### Required tasks
- 1) Translate this sentence from the Guitar Pro 5 review into Spanish: "I describe it as musical notation software built with a guitarist mind."
- 2) Reproduce the part of the Guitar Pro 5 review that runs from "Enter Score Information" up to and including "separated into measures).".

### Text section
——————————

Guitar Pro 5 is the latest version of the highly acclaimed and feature rich offering from Arobas Music.

Should you spend your hard earned money for it? I did. Below are my impressions of the Mac version. The Windows version should be mostly the same.

 

What is Guitar Pro 5?

The Guitar Pro 5 documentation describes the program as "the ultimate workbench" for the guitarist, "aimed at helping the user progress, compose, or simply accompany himself on guitar..."

I describe it as musical notation software built with a guitarist mind.

If you're comfortable with TAB, use it as a TAB editor. If you know how to enter musical score, use it as a score editor.

You can easily switch between TAB and score, or display both at once, so you can learn score from TAB, or TAB from score. If you don't know either, you can enter notes into Guitar Pro using a virtual fretboard or a virtual keyboard.

But entering musical notation or TAB doesn't even scratch the surface of all that Guitar Pro 5 can do for you. You can:

You can even tune your guitar if you want to! Add all this together and Guitar Pro puts a complete music toolbox at your fingertips that can both assist and consume you!

 

Steep Learning Curve

The learning curve on Guitar Pro 5 is steep, and like most complex programs the developers clearly spent more time on the program than the User Guide. In fact, the Mac guide was originally no more than a copy of the Windows guide, and over time was updated in bits and pieces. Some instructions still need further explanation.

I recommend that you learn by experimenting and scanning the User Guide as you go, rather than trying to read it front to back. I also recommend you visit the Guitar Pro Support Page, and check out the FAQ's.

Enter Score Information

Score is musical notation. It can include notes, volume, speed (tempo) and other instructions for a variety of instruments. Each instrument is represented with a set of staves (lines separated into measures).

In Guitar Pro each instrument is represented by one or more staves (a stave is the same as a staff: a set of five lines and four spaces). The stave(s) for an instrument is known as a track. A track can represent a guitar (bass, 6-string, 12-string, more), other stringed instruments (such as banjo, cello), drums, piano, sax, trumpet, and many others.

——————————

### Given data

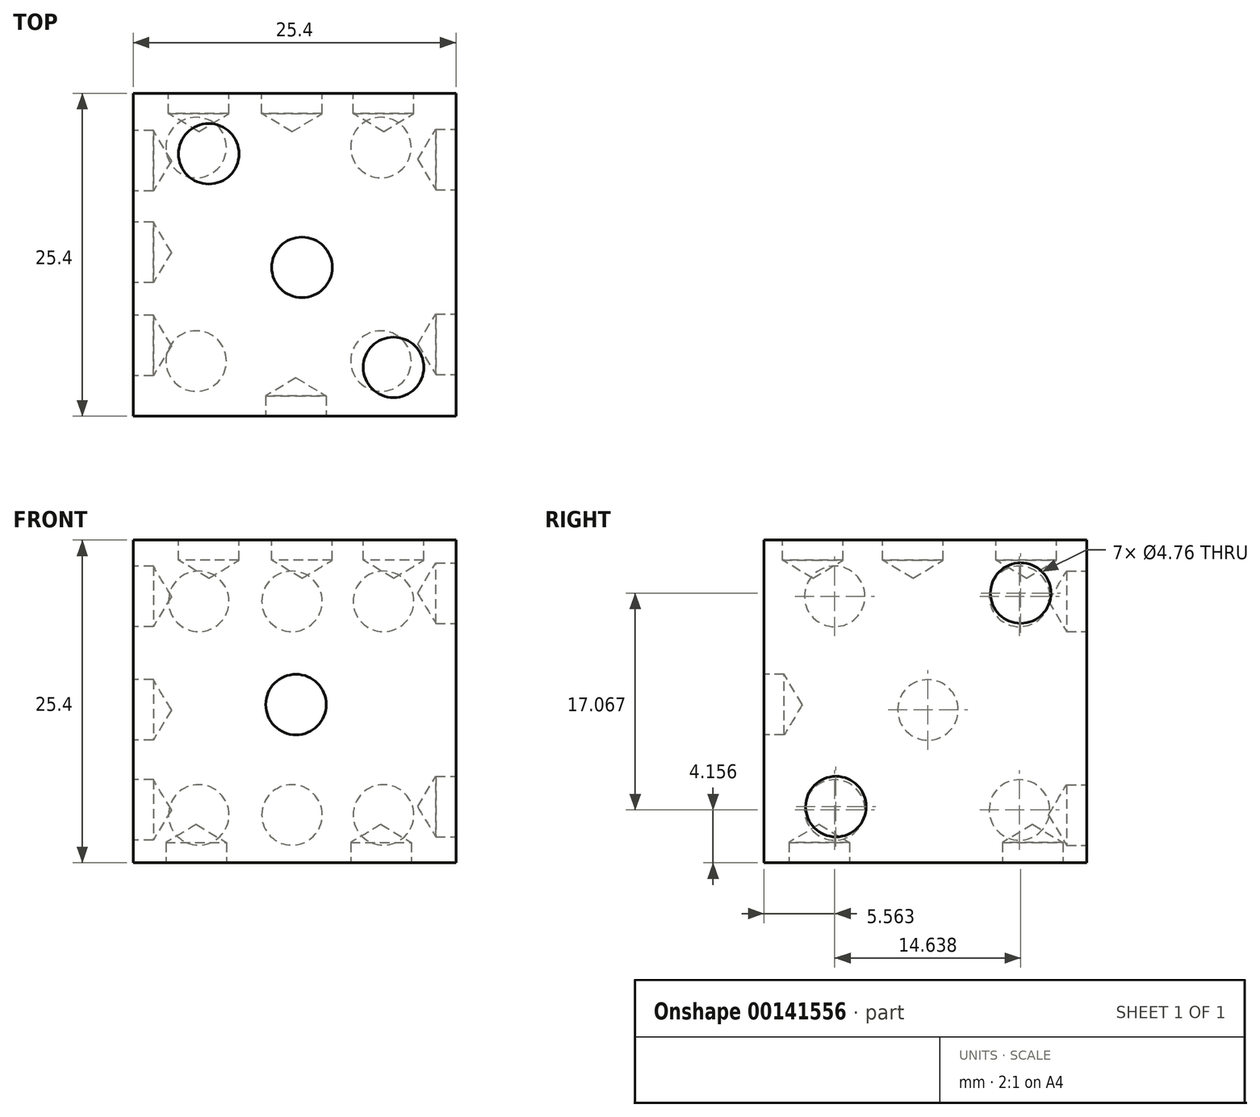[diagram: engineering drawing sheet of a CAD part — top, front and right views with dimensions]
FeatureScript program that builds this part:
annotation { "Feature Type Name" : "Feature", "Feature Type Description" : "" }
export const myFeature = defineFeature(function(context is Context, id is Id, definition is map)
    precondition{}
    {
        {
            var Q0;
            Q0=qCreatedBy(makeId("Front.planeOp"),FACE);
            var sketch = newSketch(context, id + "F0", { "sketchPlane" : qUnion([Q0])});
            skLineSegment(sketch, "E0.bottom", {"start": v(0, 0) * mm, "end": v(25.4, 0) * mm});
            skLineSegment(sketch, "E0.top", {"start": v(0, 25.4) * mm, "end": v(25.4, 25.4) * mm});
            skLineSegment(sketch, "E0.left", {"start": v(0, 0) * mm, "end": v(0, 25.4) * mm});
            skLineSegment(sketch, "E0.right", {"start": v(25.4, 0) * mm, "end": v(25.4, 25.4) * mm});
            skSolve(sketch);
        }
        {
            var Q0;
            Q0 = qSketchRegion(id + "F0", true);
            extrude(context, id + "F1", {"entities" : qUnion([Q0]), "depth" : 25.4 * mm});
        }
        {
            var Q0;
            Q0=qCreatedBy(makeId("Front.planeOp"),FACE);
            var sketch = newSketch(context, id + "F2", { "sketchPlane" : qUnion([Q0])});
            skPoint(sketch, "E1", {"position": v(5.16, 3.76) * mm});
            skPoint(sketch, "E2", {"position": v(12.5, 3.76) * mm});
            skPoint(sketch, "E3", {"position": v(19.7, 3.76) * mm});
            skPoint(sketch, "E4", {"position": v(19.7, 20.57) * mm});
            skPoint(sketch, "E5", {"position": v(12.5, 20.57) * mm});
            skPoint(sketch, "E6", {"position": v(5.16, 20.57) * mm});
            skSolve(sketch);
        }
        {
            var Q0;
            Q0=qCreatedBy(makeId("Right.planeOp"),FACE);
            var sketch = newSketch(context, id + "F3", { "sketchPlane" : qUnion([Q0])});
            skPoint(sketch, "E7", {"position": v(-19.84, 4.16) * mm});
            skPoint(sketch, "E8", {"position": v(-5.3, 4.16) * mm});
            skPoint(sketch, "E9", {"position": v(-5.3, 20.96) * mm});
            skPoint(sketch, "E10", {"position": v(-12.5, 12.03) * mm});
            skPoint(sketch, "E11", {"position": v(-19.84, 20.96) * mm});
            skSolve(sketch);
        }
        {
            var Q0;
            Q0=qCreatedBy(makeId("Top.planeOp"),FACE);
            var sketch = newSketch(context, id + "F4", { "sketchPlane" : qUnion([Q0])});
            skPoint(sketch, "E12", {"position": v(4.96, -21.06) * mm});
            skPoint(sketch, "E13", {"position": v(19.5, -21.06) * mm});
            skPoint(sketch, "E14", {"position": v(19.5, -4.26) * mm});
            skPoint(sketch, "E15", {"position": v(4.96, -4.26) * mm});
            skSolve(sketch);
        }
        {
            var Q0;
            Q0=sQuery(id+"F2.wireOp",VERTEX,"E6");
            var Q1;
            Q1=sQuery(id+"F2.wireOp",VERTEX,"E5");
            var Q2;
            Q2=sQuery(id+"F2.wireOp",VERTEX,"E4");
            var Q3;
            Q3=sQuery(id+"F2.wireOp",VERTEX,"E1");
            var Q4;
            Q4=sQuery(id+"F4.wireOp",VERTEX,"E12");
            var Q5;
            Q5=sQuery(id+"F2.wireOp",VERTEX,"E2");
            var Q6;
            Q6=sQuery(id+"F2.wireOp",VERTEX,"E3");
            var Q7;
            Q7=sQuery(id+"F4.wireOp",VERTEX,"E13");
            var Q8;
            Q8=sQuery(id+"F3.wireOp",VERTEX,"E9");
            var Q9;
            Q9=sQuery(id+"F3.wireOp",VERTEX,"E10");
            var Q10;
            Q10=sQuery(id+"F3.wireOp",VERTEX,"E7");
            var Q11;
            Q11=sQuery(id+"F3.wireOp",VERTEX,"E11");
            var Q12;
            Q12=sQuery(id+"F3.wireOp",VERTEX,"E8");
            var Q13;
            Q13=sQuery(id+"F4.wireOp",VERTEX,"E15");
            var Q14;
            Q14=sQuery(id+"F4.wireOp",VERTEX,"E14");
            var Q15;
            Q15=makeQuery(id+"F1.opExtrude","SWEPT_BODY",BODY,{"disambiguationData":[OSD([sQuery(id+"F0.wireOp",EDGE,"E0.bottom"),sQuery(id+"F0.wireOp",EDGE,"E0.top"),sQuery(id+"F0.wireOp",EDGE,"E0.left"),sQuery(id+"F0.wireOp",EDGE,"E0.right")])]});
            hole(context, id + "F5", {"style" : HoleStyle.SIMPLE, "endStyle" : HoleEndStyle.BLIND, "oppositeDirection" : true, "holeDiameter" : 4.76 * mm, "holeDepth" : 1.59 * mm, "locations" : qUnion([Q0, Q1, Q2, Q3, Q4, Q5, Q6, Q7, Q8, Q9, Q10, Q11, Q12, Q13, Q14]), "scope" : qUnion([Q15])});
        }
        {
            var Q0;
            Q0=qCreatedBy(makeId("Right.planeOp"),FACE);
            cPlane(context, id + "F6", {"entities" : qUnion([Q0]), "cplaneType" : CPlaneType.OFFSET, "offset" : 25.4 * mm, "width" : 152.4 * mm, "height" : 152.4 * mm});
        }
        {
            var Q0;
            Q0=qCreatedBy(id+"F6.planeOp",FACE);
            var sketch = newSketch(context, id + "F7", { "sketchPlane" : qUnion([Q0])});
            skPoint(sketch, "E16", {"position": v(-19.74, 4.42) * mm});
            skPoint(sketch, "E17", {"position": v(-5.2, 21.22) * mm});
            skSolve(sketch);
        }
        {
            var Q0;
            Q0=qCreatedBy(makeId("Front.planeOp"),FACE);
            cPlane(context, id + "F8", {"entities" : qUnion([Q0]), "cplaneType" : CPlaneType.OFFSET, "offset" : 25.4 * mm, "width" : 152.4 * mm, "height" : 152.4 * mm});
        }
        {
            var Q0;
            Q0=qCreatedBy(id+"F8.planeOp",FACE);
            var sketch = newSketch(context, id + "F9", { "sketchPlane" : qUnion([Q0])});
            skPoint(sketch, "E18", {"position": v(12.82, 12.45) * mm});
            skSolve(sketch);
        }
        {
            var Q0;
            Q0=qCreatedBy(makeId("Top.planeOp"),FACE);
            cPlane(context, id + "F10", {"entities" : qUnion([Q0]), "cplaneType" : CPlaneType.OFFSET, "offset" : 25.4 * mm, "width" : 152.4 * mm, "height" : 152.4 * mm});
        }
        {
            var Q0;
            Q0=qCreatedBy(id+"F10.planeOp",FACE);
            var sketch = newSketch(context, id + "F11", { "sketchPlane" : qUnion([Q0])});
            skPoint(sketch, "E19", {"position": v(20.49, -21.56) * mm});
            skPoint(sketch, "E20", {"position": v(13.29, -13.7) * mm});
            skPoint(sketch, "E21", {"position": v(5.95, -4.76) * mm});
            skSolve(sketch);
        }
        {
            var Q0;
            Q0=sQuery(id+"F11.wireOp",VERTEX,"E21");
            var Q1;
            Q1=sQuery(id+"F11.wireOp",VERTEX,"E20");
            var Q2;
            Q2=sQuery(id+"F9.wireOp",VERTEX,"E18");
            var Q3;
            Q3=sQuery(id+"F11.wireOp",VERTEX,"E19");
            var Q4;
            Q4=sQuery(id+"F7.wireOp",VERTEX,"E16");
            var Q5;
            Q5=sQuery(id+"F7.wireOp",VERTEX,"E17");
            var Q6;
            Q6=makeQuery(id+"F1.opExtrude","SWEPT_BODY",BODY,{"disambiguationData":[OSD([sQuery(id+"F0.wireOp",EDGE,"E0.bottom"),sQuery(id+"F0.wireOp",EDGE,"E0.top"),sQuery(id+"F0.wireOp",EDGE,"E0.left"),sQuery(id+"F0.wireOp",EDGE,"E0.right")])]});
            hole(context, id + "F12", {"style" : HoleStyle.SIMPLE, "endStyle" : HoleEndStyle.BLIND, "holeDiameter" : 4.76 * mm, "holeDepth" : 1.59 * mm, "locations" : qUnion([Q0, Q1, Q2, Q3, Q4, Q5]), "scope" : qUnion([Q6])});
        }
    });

——————————

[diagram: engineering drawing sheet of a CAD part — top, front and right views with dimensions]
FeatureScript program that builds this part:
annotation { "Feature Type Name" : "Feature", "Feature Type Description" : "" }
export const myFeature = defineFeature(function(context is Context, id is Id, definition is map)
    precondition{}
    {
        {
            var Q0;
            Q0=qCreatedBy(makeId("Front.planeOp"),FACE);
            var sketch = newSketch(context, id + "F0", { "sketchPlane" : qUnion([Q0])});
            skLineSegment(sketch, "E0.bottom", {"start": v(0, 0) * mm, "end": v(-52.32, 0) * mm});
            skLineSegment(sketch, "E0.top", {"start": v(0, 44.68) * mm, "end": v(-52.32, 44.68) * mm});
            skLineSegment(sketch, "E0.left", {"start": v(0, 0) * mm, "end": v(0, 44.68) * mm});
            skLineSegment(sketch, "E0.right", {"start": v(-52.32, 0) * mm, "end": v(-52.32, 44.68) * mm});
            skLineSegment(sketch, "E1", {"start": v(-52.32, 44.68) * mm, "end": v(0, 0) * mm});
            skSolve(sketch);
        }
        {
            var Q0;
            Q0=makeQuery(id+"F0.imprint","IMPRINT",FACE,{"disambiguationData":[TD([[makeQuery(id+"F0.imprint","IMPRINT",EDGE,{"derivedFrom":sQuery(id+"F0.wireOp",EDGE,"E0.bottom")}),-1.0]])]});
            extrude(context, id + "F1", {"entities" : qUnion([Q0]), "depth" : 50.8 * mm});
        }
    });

——————————

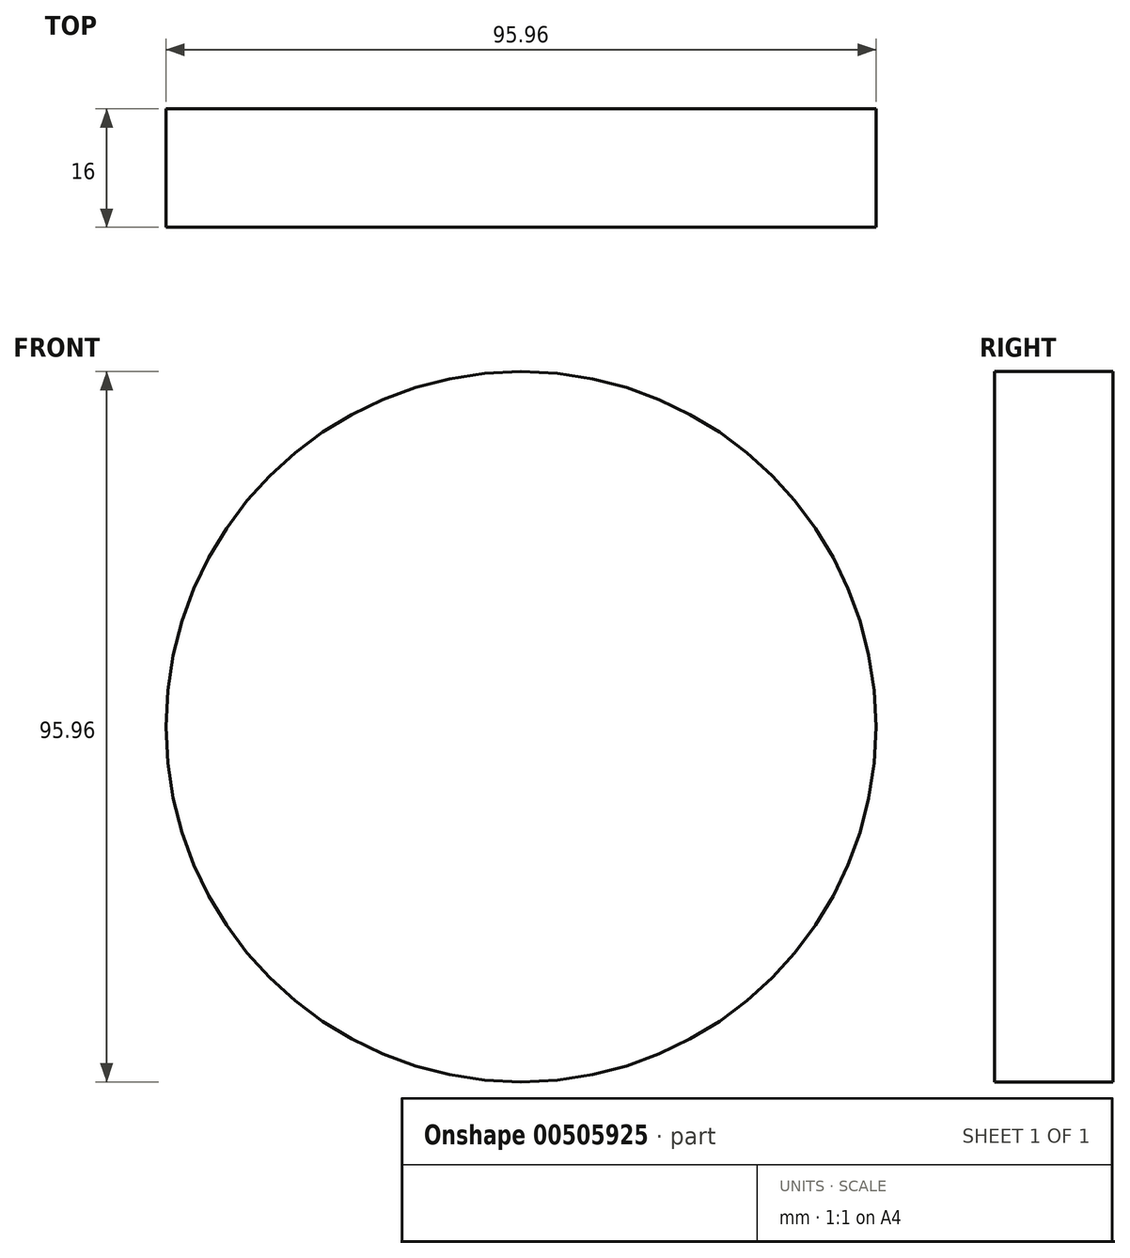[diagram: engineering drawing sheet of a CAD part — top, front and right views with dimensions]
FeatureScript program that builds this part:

——————————

### Results
- 1) La describo como un software de notación musical creado con la mentalidad de un guitarrista.

- 2)
Enter Score Information

Score is musical notation. It can include notes, volume, speed (tempo) and other instructions for a variety of instruments. Each instrument is represented with a set of staves (lines separated into measures).